DIE AUFGABEN:
1. Beantworten Sie anhand des Textauszugs über die Juden in Hirschaid:
(a) Wem wurden die Kosten der Trümmerbeseitigung in Rechnung gestellt?
(b) Wann wurde das jüdische Schulhaus offiziell „angekauft“?
(c) Wie viele gebürtige bzw. länger in Hirschaid ansässige Juden sind laut Yad Vashem und dem Gedenkbuch nachweislich Opfer der „Endlösung“ geworden?
2. Schreiben Sie bitte aus dem Textauszug über die Juden in Hirschaid alles von „Nach Angaben der“ bis hinunter zu „Personen siehe: alemannia-judaica.de/hirschaid_synagoge.htm).“ wortgetreu ab.

GEZEIGTER TEXTAUSZUG:
────────────────────────────────────────

Am frühen Morgen des 10.November 1938 setzten SA-Angehörige aus Bamberg die Synagoge in Brand und das Gebäude brannte völlig nieder; die Kosten der Trümmerbeseitigung wurden den Juden in Rechnung gestellt. Das Grundstück ging anschließend an die Kommune über. Auch das jüdische Schulhaus wurde nach der „Kristallnacht“ von der Ortsverwaltung beschlagnahmt und offiziell im Frühjahr 1939 „angekauft“. 1942 wurden die noch in Hirschaid verbliebenen Juden - die Angaben schwanken zwischen drei und 28 Personen - verschleppt; über Nürnberg erfolgte ihre Deportation in die Nähe von Lublin; keiner von ihnen soll überlebt haben.
Nach Angaben der Gedenkstätte Yad Vashem/Jerusalem und des „Gedenkbuches – Opfer der Verfolgung der Juden ...“ sind nachweislich 38 gebürtige bzw. längere Zeit in Hirschaid ansässig gewesene Juden Opfer der „Endlösung“ geworden (namentliche Nennung der betroffenen Personen siehe: alemannia-judaica.de/hirschaid_synagoge.htm).

────────────────────────────────────────

BEREITGESTELLTE ZEILEN:

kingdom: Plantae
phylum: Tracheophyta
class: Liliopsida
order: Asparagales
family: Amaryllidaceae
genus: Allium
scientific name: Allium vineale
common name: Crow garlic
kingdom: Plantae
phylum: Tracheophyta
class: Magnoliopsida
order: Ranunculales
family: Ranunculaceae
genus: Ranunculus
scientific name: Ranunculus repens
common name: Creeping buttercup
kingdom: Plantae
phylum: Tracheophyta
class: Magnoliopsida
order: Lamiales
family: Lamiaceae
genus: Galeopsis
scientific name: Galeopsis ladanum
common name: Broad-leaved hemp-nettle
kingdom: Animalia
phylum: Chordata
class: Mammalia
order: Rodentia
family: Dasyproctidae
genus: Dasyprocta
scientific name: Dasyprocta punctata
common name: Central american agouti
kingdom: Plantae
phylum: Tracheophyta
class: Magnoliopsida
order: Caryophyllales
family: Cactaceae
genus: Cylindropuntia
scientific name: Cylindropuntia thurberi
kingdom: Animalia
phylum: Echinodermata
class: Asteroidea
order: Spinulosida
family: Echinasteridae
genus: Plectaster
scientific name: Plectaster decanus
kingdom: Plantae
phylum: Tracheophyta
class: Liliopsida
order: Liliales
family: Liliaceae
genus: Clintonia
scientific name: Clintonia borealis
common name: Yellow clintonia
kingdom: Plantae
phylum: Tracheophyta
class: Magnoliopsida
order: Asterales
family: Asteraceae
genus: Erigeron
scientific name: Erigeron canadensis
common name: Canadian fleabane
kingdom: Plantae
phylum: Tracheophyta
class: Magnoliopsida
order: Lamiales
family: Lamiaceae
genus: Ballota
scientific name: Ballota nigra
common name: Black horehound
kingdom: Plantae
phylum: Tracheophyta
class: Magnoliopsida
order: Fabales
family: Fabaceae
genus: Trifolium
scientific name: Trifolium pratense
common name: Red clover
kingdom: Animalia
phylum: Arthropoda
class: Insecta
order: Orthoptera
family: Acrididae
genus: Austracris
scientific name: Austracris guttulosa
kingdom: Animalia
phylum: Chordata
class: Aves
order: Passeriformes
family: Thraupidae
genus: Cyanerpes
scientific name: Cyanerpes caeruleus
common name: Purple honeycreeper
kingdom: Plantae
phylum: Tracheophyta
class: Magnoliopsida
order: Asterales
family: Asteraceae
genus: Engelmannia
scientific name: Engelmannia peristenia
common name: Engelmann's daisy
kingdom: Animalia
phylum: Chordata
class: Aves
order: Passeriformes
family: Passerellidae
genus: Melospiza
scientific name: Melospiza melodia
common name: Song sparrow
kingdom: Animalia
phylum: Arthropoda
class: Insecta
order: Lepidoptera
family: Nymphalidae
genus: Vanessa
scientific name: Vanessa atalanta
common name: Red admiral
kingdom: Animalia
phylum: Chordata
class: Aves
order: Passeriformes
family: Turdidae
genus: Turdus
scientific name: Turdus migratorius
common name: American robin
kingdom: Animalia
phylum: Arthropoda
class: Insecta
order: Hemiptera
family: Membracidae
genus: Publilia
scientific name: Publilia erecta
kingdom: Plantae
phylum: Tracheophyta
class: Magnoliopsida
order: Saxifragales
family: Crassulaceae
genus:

────────────────────────────────────────

RICHTIGE ANTWORTEN:
1.
(a) Den Juden.
(b) Im Frühjahr 1939.
(c) 38.

2.
Nach Angaben der Gedenkstätte Yad Vashem/Jerusalem und des „Gedenkbuches – Opfer der Verfolgung der Juden ...“ sind nachweislich 38 gebürtige bzw. längere Zeit in Hirschaid ansässig gewesene Juden Opfer der „Endlösung“ geworden (namentliche Nennung der betroffenen Personen siehe: alemannia-judaica.de/hirschaid_synagoge.htm).